Keracunan makanan oleh eksotoksin dapat terjadi karena makanan nonasam dalam kaleng (sayuran, buah-buahan, daging) yang diproses kurang sempurna sehingga bakteri Clostridium botulinum atau sporanya masih dapat tumbuh. Gejala klinis keracunan makanan oleh eksotoksin antara lain muntah, penglihatan ganda, kelumpuhan otot, terkadang diare, sakit perut, nyeri otot, pupil membesar, sukar menelan, dan lemah. Gejala ini timbul dalam waktu 8 jam sampai 8 hari.
Berikut langkah yang dapat dilakukan untuk menanganinya:
- Usahakan muntah dengan diberi karbon aktif atau natrium bikarbonat. Jika tidak terjadi diare, lakukan pengurasan lambung dengan memberikan air hangat 1-2 L atau larutan garam 5-10 ml/kg BB untuk anak-anak lalu dilanjutkan dengan pemberian karbon aktif. Kemudian lakukan pembersihan usus dengan obat laksan senyawa garam seperti Mg-sulfat atau Na-sulfat.
- Lakukan pemeriksaan darah untuk menentukan jenis toksin.
- Jika terjadi depresi pernapasan, berikan pernapasan buatan.
Untuk mencegahnya, rebus makanan kaleng selama 15 menit dalam air sebelum dimakan.

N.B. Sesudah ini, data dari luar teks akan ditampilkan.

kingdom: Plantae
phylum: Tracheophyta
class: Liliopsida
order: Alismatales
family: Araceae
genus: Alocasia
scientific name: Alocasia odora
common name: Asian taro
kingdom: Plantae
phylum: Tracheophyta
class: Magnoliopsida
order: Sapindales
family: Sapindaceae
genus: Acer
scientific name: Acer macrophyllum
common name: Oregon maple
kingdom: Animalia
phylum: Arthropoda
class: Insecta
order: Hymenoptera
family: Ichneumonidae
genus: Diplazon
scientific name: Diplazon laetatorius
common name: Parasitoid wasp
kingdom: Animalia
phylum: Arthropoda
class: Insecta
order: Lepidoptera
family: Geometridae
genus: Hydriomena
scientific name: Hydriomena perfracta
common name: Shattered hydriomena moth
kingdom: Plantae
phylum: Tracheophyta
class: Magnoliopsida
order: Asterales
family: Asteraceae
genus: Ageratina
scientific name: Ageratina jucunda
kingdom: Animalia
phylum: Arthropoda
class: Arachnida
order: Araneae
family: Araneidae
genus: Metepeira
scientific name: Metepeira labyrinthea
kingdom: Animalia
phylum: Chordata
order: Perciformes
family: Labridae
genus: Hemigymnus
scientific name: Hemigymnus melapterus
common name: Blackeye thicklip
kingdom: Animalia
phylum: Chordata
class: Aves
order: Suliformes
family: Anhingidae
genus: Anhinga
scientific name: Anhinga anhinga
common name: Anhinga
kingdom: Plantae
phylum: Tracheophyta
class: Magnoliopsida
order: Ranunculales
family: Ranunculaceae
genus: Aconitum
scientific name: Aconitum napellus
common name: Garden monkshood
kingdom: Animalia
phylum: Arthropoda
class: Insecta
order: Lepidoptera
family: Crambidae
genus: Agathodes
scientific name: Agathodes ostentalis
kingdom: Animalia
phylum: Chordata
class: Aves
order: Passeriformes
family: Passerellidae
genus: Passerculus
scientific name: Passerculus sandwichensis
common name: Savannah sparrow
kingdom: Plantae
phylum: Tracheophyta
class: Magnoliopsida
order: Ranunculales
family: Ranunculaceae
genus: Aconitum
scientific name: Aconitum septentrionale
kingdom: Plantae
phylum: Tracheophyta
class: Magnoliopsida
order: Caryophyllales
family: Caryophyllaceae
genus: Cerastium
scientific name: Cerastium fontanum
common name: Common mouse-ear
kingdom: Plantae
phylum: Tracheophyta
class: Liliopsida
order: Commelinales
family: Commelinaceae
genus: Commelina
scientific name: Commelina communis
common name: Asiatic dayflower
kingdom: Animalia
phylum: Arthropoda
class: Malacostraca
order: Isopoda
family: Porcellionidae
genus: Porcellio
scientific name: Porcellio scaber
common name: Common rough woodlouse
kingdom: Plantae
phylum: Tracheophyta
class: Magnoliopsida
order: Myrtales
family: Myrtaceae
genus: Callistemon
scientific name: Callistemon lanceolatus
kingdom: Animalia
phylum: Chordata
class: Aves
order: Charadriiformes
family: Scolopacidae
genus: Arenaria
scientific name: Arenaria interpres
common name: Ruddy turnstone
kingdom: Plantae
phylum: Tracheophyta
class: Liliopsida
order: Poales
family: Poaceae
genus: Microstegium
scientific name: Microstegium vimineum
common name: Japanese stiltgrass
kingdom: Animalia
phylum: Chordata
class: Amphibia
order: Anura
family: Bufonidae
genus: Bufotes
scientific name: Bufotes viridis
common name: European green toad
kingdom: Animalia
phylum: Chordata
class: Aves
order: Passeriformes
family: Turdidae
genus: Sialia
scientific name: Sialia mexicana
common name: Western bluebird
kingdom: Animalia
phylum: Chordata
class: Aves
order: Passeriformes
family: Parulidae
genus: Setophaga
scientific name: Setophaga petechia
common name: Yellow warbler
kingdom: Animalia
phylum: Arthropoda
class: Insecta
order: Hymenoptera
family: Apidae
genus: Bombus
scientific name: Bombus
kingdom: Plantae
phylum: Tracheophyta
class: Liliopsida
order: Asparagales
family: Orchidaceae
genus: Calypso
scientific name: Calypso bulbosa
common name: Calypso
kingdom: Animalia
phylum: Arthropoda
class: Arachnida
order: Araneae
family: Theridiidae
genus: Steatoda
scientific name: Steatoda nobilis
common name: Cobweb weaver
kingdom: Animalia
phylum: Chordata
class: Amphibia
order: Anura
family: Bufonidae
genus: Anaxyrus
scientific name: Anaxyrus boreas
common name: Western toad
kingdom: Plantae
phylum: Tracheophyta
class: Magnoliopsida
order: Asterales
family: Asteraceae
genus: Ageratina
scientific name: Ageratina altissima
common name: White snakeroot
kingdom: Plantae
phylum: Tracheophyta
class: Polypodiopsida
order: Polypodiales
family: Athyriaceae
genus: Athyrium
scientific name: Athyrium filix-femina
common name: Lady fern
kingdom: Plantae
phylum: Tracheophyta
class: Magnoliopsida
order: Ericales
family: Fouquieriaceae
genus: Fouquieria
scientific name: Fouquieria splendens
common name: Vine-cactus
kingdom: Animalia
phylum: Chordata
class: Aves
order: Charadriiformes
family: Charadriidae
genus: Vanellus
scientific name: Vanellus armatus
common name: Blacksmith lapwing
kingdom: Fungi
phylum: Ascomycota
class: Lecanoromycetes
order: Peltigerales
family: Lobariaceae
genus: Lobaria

Keracunan makanan yang sering terjadi secara massal dapat disebabkan oleh enterotoksin dalam makanan yang dihasilkan oleh bakteri Staphylococcus, Clostridium perfringens, Bacillus cereus, dan Vibrio parahemoliticus. Waktu inkubasi antara 1-96 jam dan gejala timbul antara 1-7 hari. Pencemaran terjadi karena makanan dibiarkan terbuka atau spora yang masih ada tumbuh kembali. Makanan yang biasa tercemar enterotoksin misalnya daging, susu dan produk susu, produk ikan, telur, sosis. Masuknya enterotoksin dalam tubuh dapat dilihat dari gejala klinis yang muncul seperti mual, muntah, diare, sakit dan kejang perut, demam, dehidrasi, syok. Tindakan penanggulangan dapat berupa pemberian klorpromazin 25-100 mg atau obat antimuntah lain untuk mengatasi muntah. Bila keracunan ringan, biarkan penderita istirahat di tempat tidur tanpa diberi apa-apa melalui mulut selama 4 jam sampai muntahnya berhenti. Sebagai tindakan pencegahan, untuk makanan seperti daging, susu dan produk susu, ikan, dan telur, jika tidak segera dimakan sebaiknya disimpan di dalam almari es. Apabila anda sedang menderita infeksi mata dan kulit, sebaiknya tidak mengolah dan memegang makanan.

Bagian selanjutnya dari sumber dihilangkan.